What you need to do >> Copy the lines below verbatim, starting at the line containing "genus: Solanum" and continuing through the final line of the entries, including both.

━━━ Supplied material ━━━

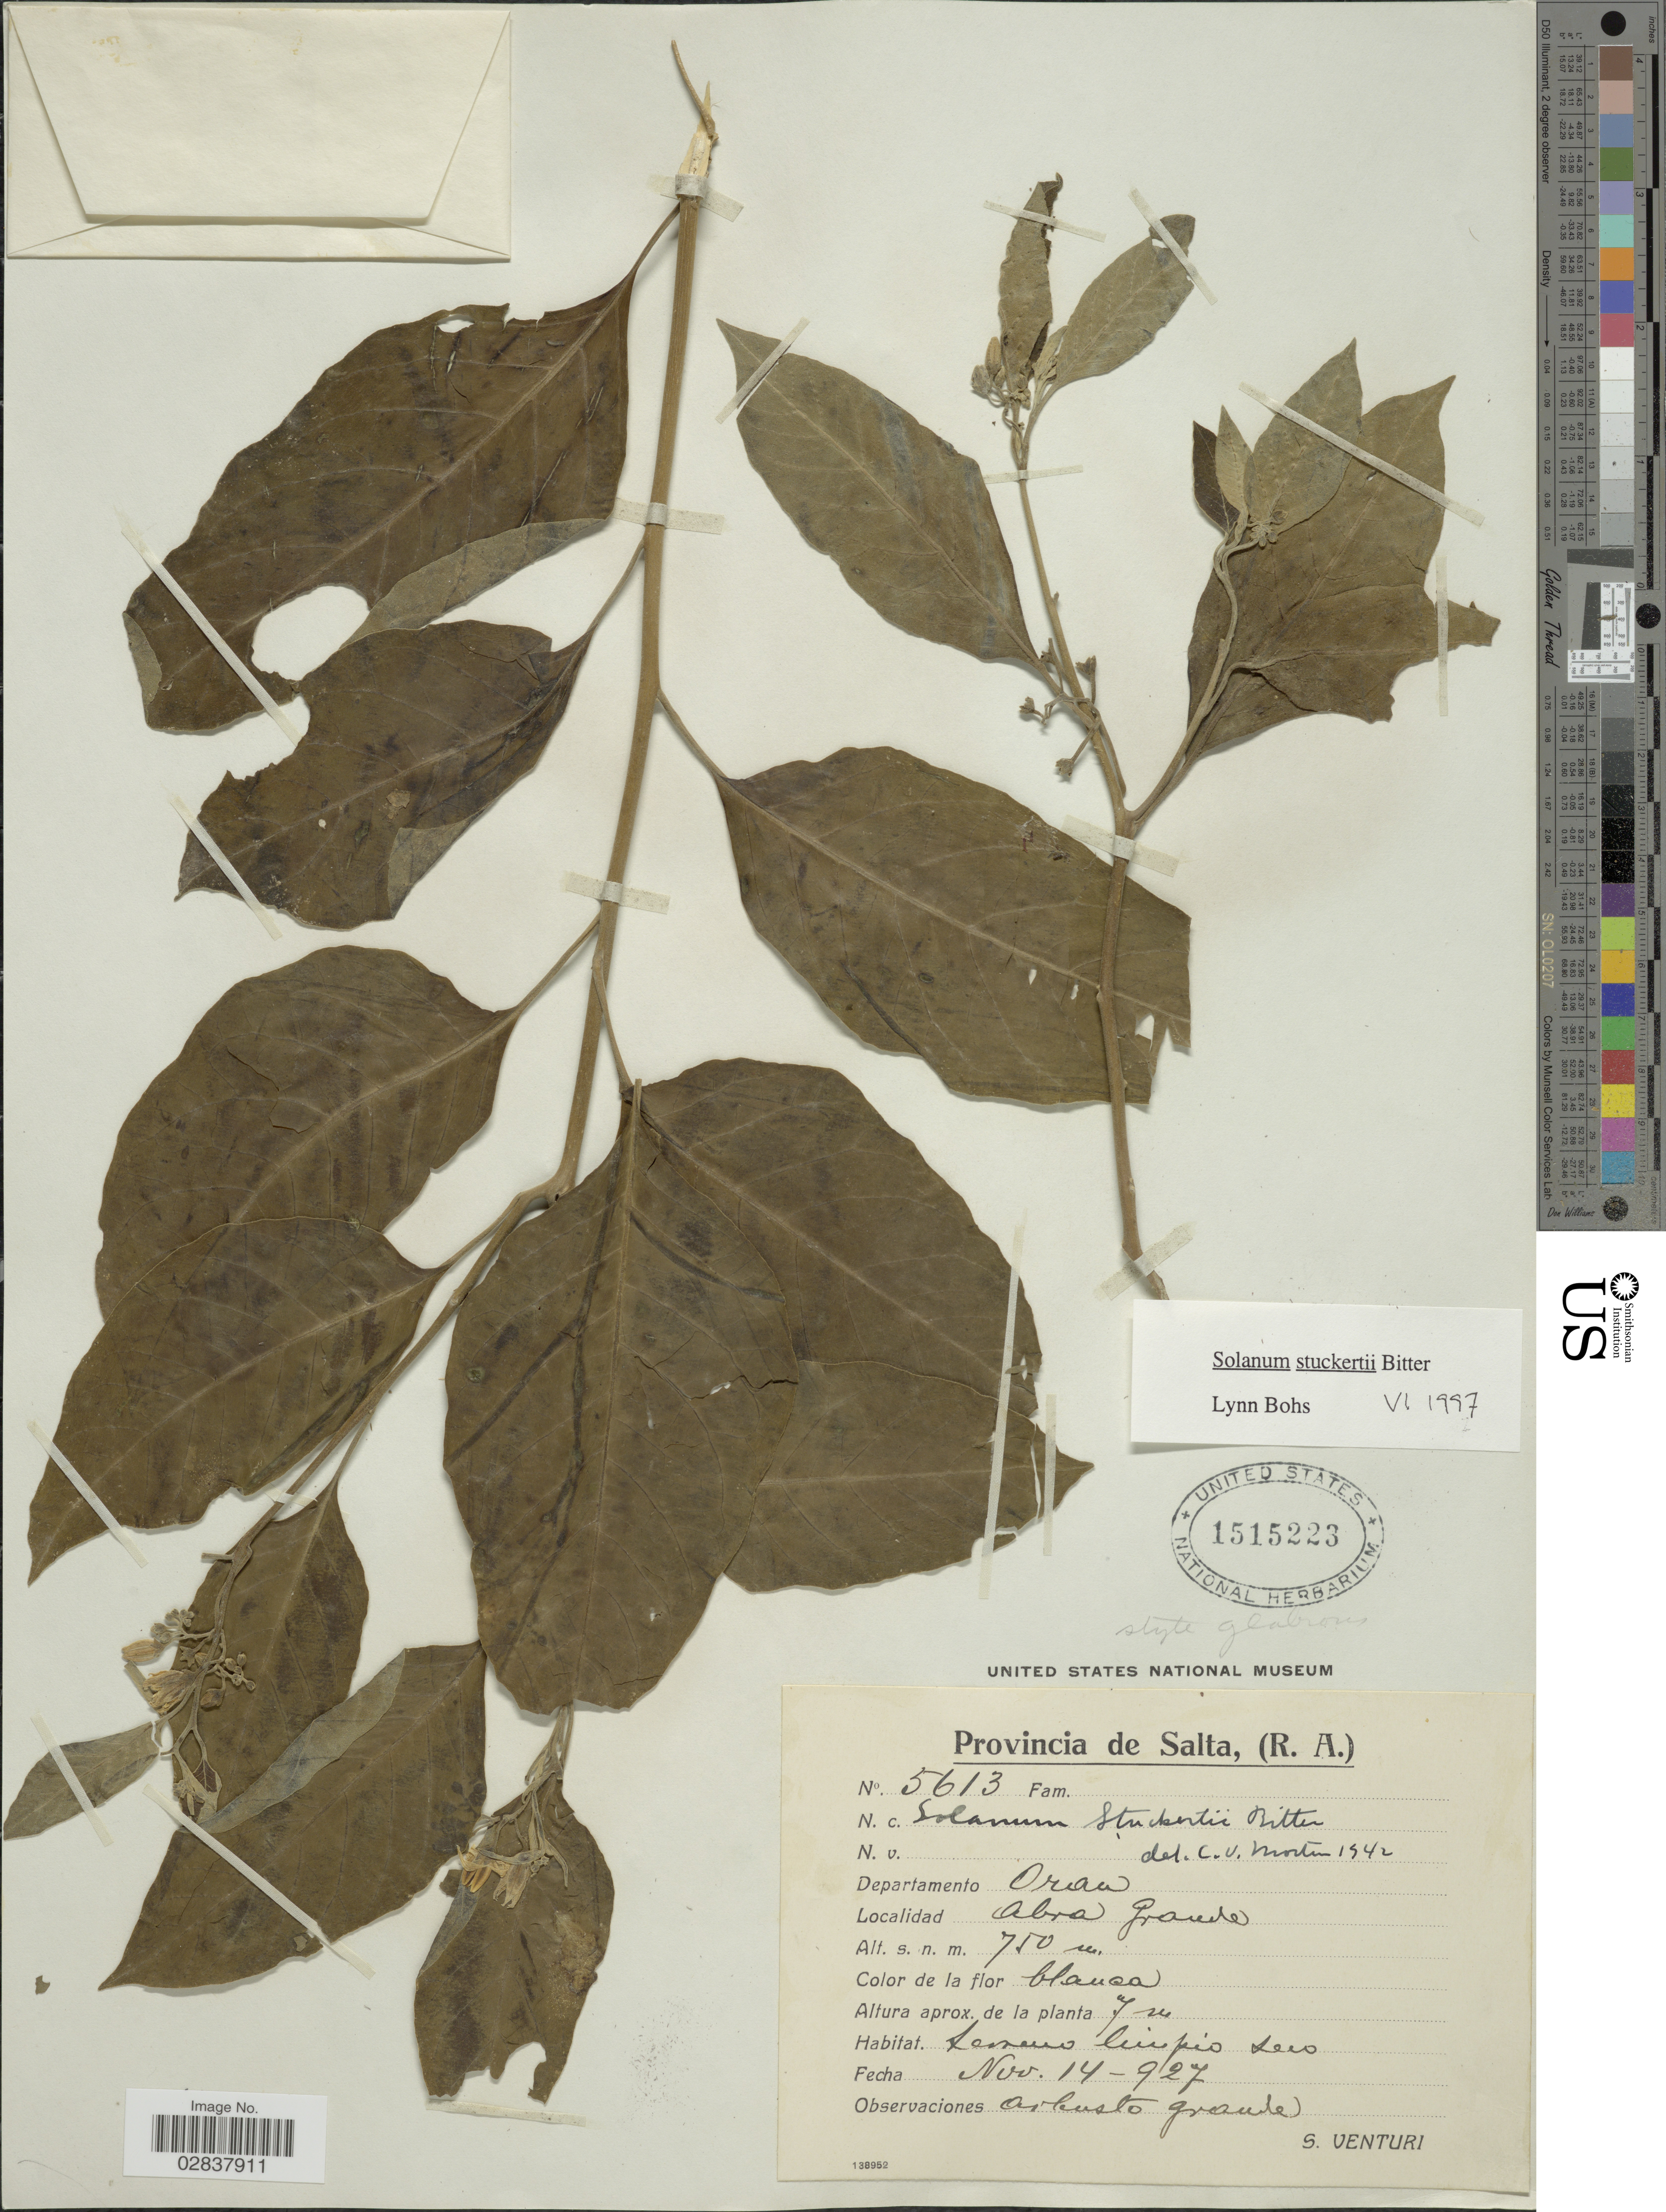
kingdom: Plantae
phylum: Tracheophyta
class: Magnoliopsida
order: Solanales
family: Solanaceae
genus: Solanum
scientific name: Solanum stuckertii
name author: Bitter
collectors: S. Venturi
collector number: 5613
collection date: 1927-11-14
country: Argentina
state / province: Salta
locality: (R.A.) Departamento Oran, Abra Grande.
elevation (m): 750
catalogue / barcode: US 1515223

━━━

Answer to the task >>
genus: Solanum
scientific name: Solanum stuckertii
name author: Bitter
collectors: S. Venturi
collector number: 5613
collection date: 1927-11-14
country: Argentina
state / province: Salta
locality: (R.A.) Departamento Oran, Abra Grande.
elevation (m): 750
catalogue / barcode: US 1515223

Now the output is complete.